It would give the appearance of a 400mm f6.4
How do come to that conclusion? By my math it's more like a 480mm f4 lens. Despite what some Youtube sites of dubious merit say the crop factor does not affect a lenses aperture, it is a physical property of the lens and set in stone the same way the focal length is. It does however affect the DOF and this is probably where the confusion come from.
Yes, he's talking about "equivalence", and what a 300mm f/4 lens looks like on a Canon APS-C camera, compared against FF aka 135 format, which this site says is like a 480mm f/6.3 lens when shot on FF.

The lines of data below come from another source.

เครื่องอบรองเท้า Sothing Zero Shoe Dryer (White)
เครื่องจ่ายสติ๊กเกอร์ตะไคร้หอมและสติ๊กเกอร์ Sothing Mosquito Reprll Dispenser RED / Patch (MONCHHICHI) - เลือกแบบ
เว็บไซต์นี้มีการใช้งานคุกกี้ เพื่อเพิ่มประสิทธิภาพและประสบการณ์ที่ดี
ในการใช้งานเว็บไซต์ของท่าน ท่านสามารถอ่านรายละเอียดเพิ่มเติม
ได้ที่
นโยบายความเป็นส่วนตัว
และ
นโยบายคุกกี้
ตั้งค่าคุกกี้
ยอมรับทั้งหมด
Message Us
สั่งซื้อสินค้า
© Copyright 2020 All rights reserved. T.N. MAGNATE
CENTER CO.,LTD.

Depth of Field Angle and Field of View and Equivalent Lens Calculator - Points in Focus Photography
The smaller capturer format yields deeper depth of field than a larger capture format does, so the 300mm lens, while always 300mm, is longer in relation to a smaller sensor than it is to a bigger sensor, and on that smaller sensor, it produces more depth of field than it does whewn used on a bigger sensor. The crop-sensor cameras don't quite blow out the backgrounds as much as FF cameras do, but still, they do work, and give good effective "reach". If you have credentials/access, 300mm on 1.6x or 1.5x is often simply TOO long, except to do rather cliche
single athlete isolated stuff half of the time. The smaller format does give you a little bit more DOF for "fudge factor" on focusing errors though.
I dunno...I've used a 300mm lens, either and f/4 or an f/2.8 for field sports: track and field, baseball, softball, soccer...it's not nearly as handy as a fast zoom lens, because in many places, it's too LONG ofg a lens, with too narrow a field of view from the field! When the athletes are close, all you get is a tight shot, and often no feet...it's not always the best picture. No zoom leads to shooting what the LENS can do best, and can become an exercise in shooting safely, and shooting cliches, over and over. On field sports like say soccer, 300mm is fine if the action is more distant, but when it comes closer, you will want a second body with a much,much shorter lens.
In baseball, 300mm is fine for shooting from the 3rd base line in the stands, but it's too long for shooting from the dugout and trying to cover 1st base. It's not really long enough to shoot the outfielders
close up and personal, but you can crop those files! The plus is the lens is light-ish,. and SHARP, and faster (f/4) than most other ways to get to 300mm actual length.